= Work item =
From the line with "1. Test the hook system with a sample commit" to the line with "2025-01-09 | Version: 1.0.0*", retype every line exactly, including those two, and leave out the rest of the data below.

++++ Data for this exercise

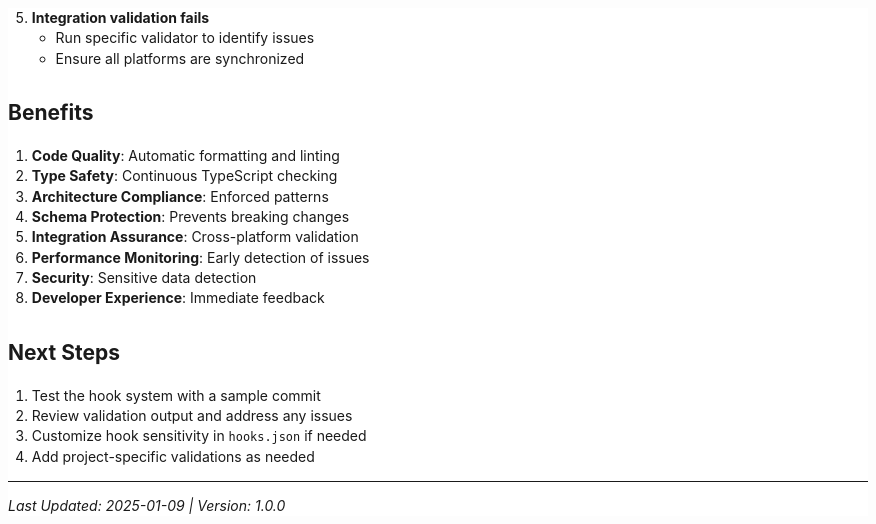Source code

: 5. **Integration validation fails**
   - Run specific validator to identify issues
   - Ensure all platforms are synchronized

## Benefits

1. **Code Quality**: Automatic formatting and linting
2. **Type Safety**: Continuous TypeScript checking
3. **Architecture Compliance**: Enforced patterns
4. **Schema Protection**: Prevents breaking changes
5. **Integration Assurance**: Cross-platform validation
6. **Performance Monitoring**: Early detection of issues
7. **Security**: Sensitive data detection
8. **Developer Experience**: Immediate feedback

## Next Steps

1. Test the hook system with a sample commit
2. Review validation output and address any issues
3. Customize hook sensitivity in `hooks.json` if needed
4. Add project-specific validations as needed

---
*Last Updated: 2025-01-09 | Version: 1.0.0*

++++++++
++++ Data for this exercise

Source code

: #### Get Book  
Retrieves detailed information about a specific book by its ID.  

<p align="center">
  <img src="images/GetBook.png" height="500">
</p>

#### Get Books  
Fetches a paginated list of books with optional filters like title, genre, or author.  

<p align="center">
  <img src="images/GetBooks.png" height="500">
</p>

++++++++
++++ Data for this exercise

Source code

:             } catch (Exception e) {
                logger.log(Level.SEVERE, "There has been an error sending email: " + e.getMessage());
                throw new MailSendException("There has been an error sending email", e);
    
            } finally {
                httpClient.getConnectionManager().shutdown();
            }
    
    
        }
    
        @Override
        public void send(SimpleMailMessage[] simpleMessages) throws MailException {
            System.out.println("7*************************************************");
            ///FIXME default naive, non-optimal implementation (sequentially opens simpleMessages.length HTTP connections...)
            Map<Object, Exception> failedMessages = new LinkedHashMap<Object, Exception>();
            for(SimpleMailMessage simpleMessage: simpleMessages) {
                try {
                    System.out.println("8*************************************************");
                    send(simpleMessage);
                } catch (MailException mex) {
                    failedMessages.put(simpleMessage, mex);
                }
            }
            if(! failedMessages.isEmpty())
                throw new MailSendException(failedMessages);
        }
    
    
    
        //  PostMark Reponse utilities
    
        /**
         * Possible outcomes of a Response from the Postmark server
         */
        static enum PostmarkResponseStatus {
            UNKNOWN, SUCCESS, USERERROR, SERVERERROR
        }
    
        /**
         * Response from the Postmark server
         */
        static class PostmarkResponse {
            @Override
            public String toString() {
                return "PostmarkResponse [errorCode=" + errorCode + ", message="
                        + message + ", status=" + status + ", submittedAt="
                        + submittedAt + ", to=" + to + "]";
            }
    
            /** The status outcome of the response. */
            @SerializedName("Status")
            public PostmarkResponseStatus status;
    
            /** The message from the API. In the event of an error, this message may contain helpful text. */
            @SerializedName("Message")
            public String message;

++++++++

= Response to this exercise =
1. Test the hook system with a sample commit
2. Review validation output and address any issues
3. Customize hook sensitivity in `hooks.json` if needed
4. Add project-specific validations as needed

---
*Last Updated: 2025-01-09 | Version: 1.0.0*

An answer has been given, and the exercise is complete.